Gdy zbliżała się do gorącego piekarnika, ostrzegałam ją, że jest gorący i będzie bolało. Gdy zdarzyło jej się dotknąć i piekarnika i gorącego czajnika, faktycznie odczuła ból.
Owszem, płakała. Przytulałam ją wtedy i pocieszałam. Nie zrobiła sobie jednak krzywdy, zawsze były to drobne urazy, niewielkie zadrapania, siniaki lub guzy.

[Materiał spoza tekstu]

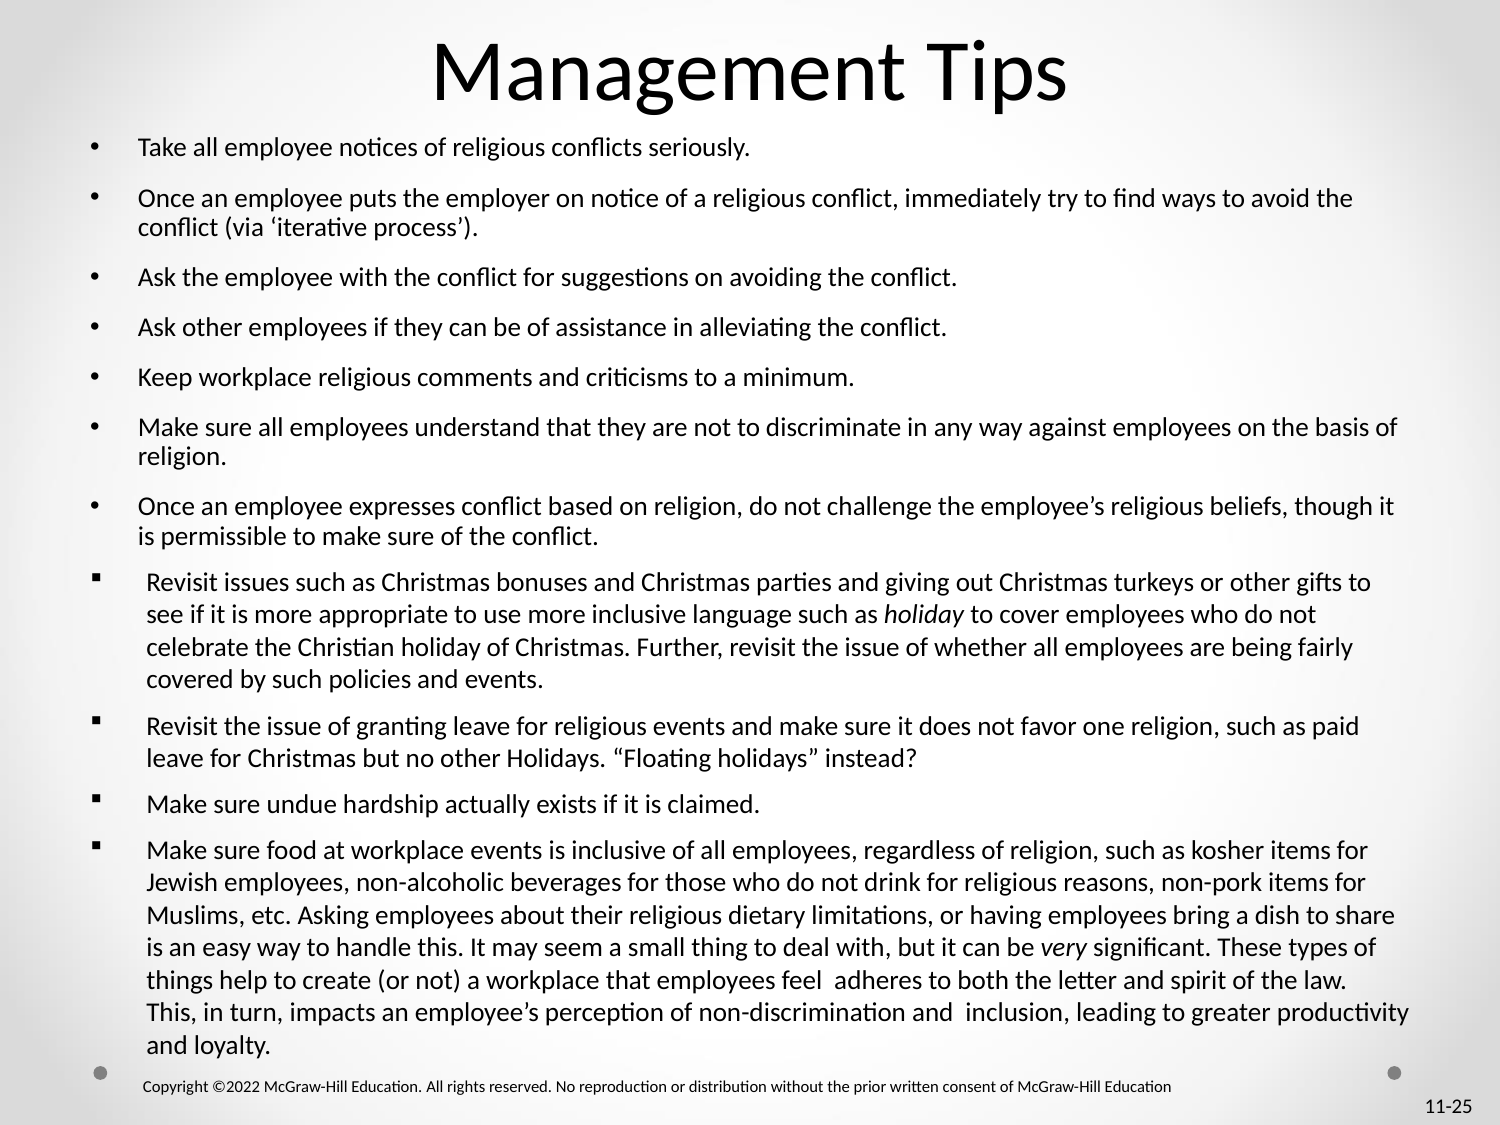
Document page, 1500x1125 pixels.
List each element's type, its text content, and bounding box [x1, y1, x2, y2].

list Take all employee notices of religious conflicts seriously. Once an employee puts the employer on notice of a religious conflict, immediately try to find ways to avoid the conflict (via ‘iterative process’). Ask the employee with the conflict for suggestions on avoiding the conflict. Ask other employees if they can be of assistance in alleviating the conflict. Keep workplace religious comments and criticisms to a minimum. Make sure all employees understand that they are not to discriminate in any way against employees on the basis of religion. Once an employee expresses conflict based on religion, do not challenge the employee’s religious beliefs, though it is permissible to make sure of the conflict. Revisit issues such as Christmas bonuses and Christmas parties and giving out Christmas turkeys or other gifts to see if it is more appropriate to use more inclusive language such as holiday to cover employees who do not celebrate the Christian holiday of Christmas. Further, revisit the issue of whether all employees are being fairly covered by such policies and events. Revisit the issue of granting leave for religious events and make sure it does not favor one religion, such as paid leave for Christmas but no other Holidays. “Floating holidays” instead? Make sure undue hardship actually exists if it is claimed. Make sure food at workplace events is inclusive of all employees, regardless of religion, such as kosher items for Jewish employees, non-alcoholic beverages for those who do not drink for religious reasons, non-pork items for Muslims, etc. Asking employees about their religious dietary limitations, or having employees bring a dish to share is an easy way to handle this. It may seem a small thing to deal with, but it can be very significant. These types of things help to create (or not) a workplace that employees feel adheres to both the letter and spirit of the law. This, in turn, impacts an employee’s perception of non-discrimination and inclusion, leading to greater productivity and loyalty. [74, 125, 1426, 1048]
title Management Tips [74, 42, 1426, 125]
picture [0, 0, 1500, 1125]
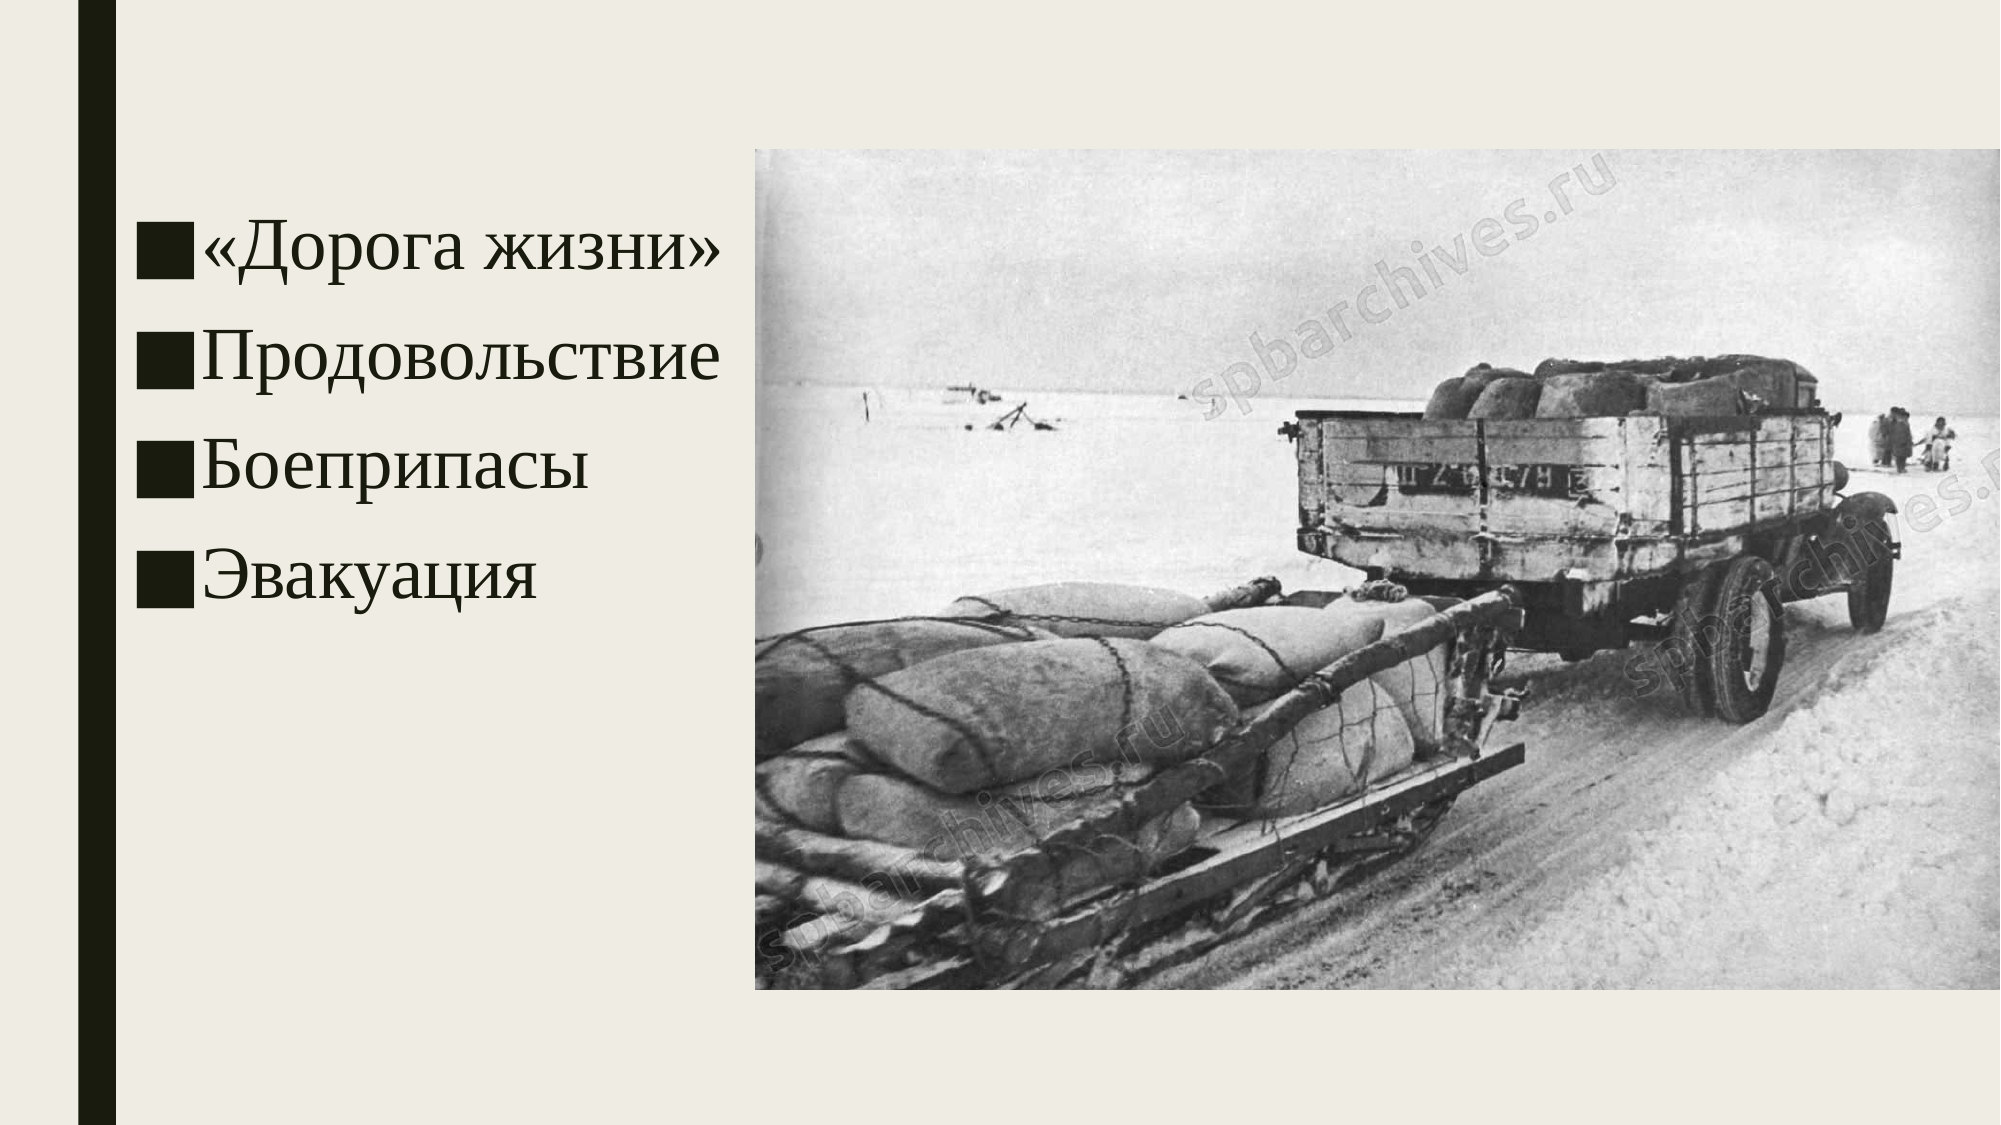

Niestety z biegiem czasu coraz więcej zabraniam i nie umiem znaleźć innej metody. Ale mimo to moje dziewczyny biegają z nożyczkami w rękach. Czasem są to nożyczki dla dzieci z zaokrąglonymi końcówkami, czasem zupełnie zwyczajne nożyczki dla dorosłych. Gdy niedawno zastałam moją obecnie 3,5-letnią córkę skaczącą z komody na wyciągnięty uprzednio z kąta materac, ucieszyłam się, że nie zrzuciła stojącego na komodzie kwiatka. Nie martwiłam się o nią, bo wiedziałam, że nic sobie poważnego nie zrobi.
Żeby zrozumieć, co oznacza gorąco-zimno, daleko-blisko, wysoko-nisko, stabilnie-chwiejnie itp., dziecko musi zebrać odpowiednią porcję doświadczeń. Pamiętam, jak moja starsza córka w wieku 8 miesięcy wyciągała rączkę próbując dotknąć oddalonego o jakieś 3 metry gołębia. Nie rozumiała pojęcia odległości, ponieważ jeszcze wtedy nie raczkowała. Nie jest to coś, co jesteśmy w stanie wytłumaczyć, a im więcej tłumaczymy i im więcej przy tym zabraniamy, tym mniej nam dzieci wierzą.
Myślę, że to noszenie dziecka wszędzie ze sobą jest również bardzo ważnym elementem wspierania samodzielności. Bo w ramionach opiekuna niemowlę już od początku życia zbiera doświadczenia. Dziecko, które najpierw jest często wnoszone i znoszone ze schodów w chuście, dzięki czemu czuje sposób poruszania się osoby dorosłej, i które później może po tych schodach raczkować, prawdopodobnie z nich nie spadnie, gdy będzie miało 2 czy 3 lata. Dziecko, które w ramionach ojca czuje żar bijący od kominka i widzi, jak ojciec dokłada do ognia, będzie się ostrożniej z ogniem obchodziło.
Moje przemyślenia okazały się nie całkiem nowe. Pisząc tekst, natknęłam się na cytat z „Pism wybranych” Janusza Korczaka: „Gorąca, rozumna, zrównoważona miłość matki do dziecka musi dać mu prawo do przedwczesnej śmierci". I dalej: "Im bardziej przeraża matkę sfer zamożnych myśl o możliwej śmierci dziecka, tym mniej znajduje ono warunków, by stać się bodaj tylko pomyślnie rozwiniętym fizycznie i jako tako samodzielnym duchowo człowiekiem... Drzwi - przyciśnie palec, okno - wychyli się i wypadnie, pestka - udławi się, krzesło - przewróci na siebie, nóż - skaleczy, patyk - oko wybije, podniosło z ziemi pudełko - zarazi się, zapałka - pożar, pali się". I jeszcze: "W obawie, by śmierć nie wydarła dziecka, wydzieramy dziecko życiu; nie chcąc, by umarło, nie pozwalamy żyć".
Bądźmy więc blisko. I pozwólmy żyć. Pozwólmy wąchać, smakować, patrzeć, słuchać, dotykać, badać, sprawdzać, doświadczać. Odczuwać radość i ból.